We were joined at one stage by Dylan Winter of ‘Keep Turning Left’ fame. We sat and chatted about boating, the East coast, harbours and anchorages. It was most convivial.

We were also joined by ‘the gang’ on ‘Bumpi Too’.

They had sailed overnight on Thursday to join us for drinks and food on Friday.

In a moment of clarity, we decided to rename ‘Bumpi Too’ as ‘Bum Pie Too’, which later became ‘Arse Pasty’ at the time it was hilarious. Maybe you just had to be there.

Remarkably Mike Swann was well behaved…mostly.

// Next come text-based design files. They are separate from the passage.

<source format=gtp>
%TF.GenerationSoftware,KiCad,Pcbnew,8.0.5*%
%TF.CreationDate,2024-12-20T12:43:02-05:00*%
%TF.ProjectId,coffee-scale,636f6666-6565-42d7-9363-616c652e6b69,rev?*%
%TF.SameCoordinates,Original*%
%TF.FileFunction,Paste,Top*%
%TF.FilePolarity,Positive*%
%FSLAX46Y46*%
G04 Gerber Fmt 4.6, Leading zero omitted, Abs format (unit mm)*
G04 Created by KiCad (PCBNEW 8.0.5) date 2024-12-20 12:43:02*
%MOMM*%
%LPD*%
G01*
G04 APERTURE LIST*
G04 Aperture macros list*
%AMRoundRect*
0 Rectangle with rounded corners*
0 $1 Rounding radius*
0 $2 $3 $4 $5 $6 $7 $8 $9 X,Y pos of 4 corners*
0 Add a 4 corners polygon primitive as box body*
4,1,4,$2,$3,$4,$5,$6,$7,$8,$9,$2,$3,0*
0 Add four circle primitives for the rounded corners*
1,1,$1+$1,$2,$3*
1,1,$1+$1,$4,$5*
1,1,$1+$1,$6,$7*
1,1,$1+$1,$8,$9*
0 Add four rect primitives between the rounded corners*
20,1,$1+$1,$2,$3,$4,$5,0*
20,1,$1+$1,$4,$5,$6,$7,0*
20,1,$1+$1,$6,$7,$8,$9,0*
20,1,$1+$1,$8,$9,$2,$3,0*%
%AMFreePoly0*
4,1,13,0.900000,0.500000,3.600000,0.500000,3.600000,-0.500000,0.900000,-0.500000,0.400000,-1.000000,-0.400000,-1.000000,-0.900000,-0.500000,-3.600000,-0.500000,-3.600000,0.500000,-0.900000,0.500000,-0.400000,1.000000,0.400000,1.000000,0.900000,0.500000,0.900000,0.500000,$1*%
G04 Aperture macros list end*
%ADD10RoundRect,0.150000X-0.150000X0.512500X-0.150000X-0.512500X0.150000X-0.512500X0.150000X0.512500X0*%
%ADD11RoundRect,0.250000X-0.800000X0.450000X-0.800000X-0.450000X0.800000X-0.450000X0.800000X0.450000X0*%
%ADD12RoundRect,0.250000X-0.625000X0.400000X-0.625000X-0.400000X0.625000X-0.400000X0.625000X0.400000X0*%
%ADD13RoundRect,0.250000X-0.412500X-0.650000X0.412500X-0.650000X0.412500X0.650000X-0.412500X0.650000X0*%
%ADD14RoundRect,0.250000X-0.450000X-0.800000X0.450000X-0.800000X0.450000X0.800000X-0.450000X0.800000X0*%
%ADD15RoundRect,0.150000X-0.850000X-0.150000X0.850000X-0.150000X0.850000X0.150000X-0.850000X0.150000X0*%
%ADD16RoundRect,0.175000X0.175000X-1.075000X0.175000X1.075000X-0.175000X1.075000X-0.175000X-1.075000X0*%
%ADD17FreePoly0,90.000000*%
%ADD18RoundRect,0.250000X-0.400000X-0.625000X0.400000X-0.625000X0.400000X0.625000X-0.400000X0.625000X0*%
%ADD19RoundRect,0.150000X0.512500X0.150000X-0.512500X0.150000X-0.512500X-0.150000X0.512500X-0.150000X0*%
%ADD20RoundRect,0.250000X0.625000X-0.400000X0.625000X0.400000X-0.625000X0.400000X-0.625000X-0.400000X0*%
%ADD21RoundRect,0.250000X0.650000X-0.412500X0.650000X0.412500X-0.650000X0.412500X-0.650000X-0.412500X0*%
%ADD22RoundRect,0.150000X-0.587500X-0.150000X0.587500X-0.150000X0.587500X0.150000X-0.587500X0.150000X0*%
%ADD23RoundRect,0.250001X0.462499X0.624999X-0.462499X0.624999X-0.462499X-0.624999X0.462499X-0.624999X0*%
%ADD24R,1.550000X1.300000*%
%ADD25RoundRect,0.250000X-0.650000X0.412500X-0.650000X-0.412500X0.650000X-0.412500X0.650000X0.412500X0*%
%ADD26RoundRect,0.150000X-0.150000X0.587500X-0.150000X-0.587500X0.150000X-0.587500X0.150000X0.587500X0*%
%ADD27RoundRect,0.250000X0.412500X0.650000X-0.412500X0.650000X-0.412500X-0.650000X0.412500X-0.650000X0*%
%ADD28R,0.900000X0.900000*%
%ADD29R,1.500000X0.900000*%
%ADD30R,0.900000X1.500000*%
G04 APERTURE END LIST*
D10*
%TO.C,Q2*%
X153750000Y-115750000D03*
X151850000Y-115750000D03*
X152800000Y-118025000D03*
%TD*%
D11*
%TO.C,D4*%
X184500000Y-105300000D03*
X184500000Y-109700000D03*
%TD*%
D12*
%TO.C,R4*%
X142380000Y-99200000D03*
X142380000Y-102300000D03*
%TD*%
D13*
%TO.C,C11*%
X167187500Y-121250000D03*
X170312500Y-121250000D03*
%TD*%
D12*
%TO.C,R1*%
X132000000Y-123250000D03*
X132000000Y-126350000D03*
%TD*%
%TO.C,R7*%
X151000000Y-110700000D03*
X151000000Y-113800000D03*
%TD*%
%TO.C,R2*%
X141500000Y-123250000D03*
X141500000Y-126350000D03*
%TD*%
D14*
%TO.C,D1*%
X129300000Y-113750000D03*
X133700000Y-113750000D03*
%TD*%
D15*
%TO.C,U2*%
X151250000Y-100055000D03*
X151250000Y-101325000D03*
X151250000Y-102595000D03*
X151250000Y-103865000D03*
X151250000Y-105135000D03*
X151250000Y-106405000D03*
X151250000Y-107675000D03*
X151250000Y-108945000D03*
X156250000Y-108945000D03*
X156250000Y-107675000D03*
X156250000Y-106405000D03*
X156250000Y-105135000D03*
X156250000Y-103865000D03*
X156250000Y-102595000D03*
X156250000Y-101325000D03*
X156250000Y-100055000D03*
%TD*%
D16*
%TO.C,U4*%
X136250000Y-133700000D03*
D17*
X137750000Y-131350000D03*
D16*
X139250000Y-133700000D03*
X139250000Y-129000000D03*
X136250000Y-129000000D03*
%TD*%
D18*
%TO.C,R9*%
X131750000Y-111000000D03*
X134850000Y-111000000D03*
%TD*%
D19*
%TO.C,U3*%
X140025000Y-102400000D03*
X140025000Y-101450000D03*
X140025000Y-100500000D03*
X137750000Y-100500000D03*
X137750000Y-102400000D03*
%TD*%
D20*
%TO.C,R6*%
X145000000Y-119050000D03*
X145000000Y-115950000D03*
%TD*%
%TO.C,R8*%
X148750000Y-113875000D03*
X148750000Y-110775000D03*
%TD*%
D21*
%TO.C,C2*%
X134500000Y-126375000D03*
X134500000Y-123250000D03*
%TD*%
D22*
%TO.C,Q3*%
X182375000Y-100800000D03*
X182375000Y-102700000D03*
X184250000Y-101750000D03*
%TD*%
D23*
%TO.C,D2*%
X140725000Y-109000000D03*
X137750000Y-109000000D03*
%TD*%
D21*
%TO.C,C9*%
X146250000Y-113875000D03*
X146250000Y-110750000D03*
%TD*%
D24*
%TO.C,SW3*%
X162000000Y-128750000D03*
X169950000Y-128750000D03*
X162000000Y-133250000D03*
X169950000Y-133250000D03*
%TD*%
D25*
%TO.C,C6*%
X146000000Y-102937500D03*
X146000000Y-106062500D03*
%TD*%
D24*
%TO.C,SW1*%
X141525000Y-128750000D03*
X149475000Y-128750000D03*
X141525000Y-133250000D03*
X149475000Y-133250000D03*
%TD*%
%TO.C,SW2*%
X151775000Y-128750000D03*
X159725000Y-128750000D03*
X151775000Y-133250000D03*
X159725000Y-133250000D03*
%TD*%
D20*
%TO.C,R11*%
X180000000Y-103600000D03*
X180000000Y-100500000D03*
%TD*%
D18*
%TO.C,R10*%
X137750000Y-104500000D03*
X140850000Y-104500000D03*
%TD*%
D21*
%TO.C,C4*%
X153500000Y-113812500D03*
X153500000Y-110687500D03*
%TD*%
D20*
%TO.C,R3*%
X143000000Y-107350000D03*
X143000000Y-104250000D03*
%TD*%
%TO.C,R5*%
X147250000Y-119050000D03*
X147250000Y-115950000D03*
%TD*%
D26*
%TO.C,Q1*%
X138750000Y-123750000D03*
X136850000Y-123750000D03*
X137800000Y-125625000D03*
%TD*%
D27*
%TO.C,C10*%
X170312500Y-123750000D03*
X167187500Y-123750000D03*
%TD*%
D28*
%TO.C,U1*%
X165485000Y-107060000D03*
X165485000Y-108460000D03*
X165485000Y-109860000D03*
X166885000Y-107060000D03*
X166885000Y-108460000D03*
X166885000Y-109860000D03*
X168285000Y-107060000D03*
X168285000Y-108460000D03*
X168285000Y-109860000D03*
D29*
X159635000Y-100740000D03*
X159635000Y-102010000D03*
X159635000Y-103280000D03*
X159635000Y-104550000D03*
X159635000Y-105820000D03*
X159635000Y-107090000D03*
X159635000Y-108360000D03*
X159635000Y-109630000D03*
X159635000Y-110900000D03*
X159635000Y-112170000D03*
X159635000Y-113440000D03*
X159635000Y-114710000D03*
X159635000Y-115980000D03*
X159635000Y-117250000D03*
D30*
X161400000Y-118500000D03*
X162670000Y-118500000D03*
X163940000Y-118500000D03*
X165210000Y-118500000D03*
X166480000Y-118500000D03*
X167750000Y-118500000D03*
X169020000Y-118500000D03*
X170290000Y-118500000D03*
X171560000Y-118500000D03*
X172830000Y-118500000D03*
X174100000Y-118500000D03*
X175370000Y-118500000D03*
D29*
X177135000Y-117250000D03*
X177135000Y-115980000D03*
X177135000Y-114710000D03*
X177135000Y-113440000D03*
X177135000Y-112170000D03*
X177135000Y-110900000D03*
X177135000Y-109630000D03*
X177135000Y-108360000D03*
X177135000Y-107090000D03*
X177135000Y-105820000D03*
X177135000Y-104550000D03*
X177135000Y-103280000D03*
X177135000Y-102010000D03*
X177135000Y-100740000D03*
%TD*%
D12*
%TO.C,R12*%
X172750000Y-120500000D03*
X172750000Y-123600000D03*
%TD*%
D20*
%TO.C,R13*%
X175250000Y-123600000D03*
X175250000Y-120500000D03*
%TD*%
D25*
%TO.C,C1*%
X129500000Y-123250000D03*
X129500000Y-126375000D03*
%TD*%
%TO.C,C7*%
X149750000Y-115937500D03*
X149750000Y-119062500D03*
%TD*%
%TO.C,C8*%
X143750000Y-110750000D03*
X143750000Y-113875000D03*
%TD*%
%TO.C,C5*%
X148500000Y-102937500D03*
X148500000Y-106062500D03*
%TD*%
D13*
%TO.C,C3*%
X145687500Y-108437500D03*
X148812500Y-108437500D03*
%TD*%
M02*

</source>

I needed to do some work on ‘Kandula’, to get her ready for the return trip to Blyth. I needed to get the electrics sorted, change the batteries (expensive) as I had killed the ones on board.


I would like to say massive thanks to Geoff McDonough of ‘Miss Enigma’ for the time and expertise he gave me. Without his help, I don’t think I could have got everything ready for the long motor sail back home.

Although it took us 9 hours from pier to pier, it was thankfully; without incident.

We are thinking of going for Two weeks next year. It was great!

(We may however go to Greece on a charter; so we break someone else’s boat!)

Why not join us on the next exciting cruise? What could possibly go wrong?